Last December, President Muhammadu Buhari signed the Finance Act into law. The Finance Act 2020 allows the government to borrow from unclaimed dividends and bank accounts that have been dormant in the past three years. Specifically, the Act stipulates that dividends of public limited liability companies quoted on the Nigerian Stock Exchange which had remained unclaimed for six years or more shall be transferred to the Unclaimed Trust Fund. It is from this unclaimed fund that the government partly plans to borrow from. We disagree with this plan and urge the Federal Government to drop the idea.
Borrowing from these funds without the consent of the owners is unjustifiable. The Socio-Economic Rights and Accountability Project (SERAP) has criticised government’s plan. According to the organisation, “the right to property is a sacred and fundamental right. Borrowing unclaimed dividends and funds in dormant accounts amounts to an illegal expropriation, and would hurt poor and vulnerable Nigerians who continue to suffer under reduced public services and ultimately lead to unsustainable levels of public debt.”
This is not the first time the Federal Government is making such moves. Similar moves in the past had generated some uproar. Even the recent plan by the government to borrow from pension funds also elicited public outrage. The Nigeria Union of Pensioners kicked against it and insisted that the government had no authority over the money.
No doubt, government is running low on revenue generation. Hence, it is desperately searching for money from all angles. In 2017, the Federal Government borrowed the sum of N5 trillion from the pension funds. It said it was to fix its infrastructure deficits and meet its financial obligations. Then, the pension industry reportedly granted 71 per cent of the pension assets as loans to the Federal Government through bonds and treasury bills to rescue it from illiquidity. As at August last year, the total pension funds stood at N11.34 trillion. Out of this amount, N7.5 trillion has reportedly been invested in the Federal Government securities.
We urge the government to broaden the revenue base without unduly taxing the people.
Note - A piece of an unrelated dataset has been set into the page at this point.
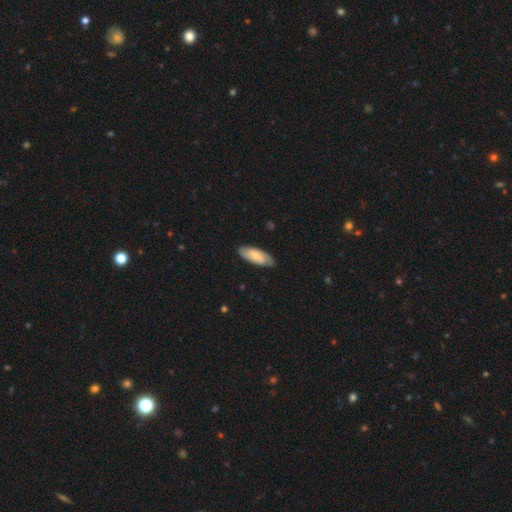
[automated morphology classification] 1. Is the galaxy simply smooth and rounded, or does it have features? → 60% smooth, 35% featured or disk, 5% star or artifact.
The Federal Government has tried as far as agriculture is concerned, but it needs to do more. Nigeria has many mineral resources that are yet to be fully tapped. Now is the time to explore and tap them.
Government should also reduce the cost of governance, which at present is so high. Despite government’s lean resources, our public office-holders still indulge in profligacy. Some of them enjoy avoidable opulence while the masses are suffering. Systemic corruption in Ministries, Departments and Agencies is yet to abate. The leakages in public expenditure have not stopped. Last year, the National Assembly’s probe of the Niger Delta Development Commission (NDDC) revealed mind-boggling details of how the Interim Management Committee (IMC) spent N81.5 billion between October 29, 2019 and May 31, 2020. In November 2019, the Senate Committee on Public Accounts accused 25 government agencies of funds mismanagement.
There is every need to also review the jumbo salaries and allowances of public office holders and improve transparency and accountability in government. Some states like Zamfara, Imo and Lagos have shown good examples by repealing the life pension for ex-governors and their deputies. By abolishing this law, these state governments will save billions of naira annually. Other state governments should borrow this example.
The government should also review security vote which is another drainpipe on the country’s economy. Transparency International had revealed that the federal and state governments spend N241 billion on security votes annually. This amount is said to be more than the annual budget of the Nigerian Army, Air Force, and the Navy combined.
Above all, tampering with dormant accounts and others infringes on the rights of Nigerians. The measure will also weaken investors’ confidence and lead to panic in the banking sector. Therefore, we advise the government to stay off these accounts and look for other sources of shoring up its finances.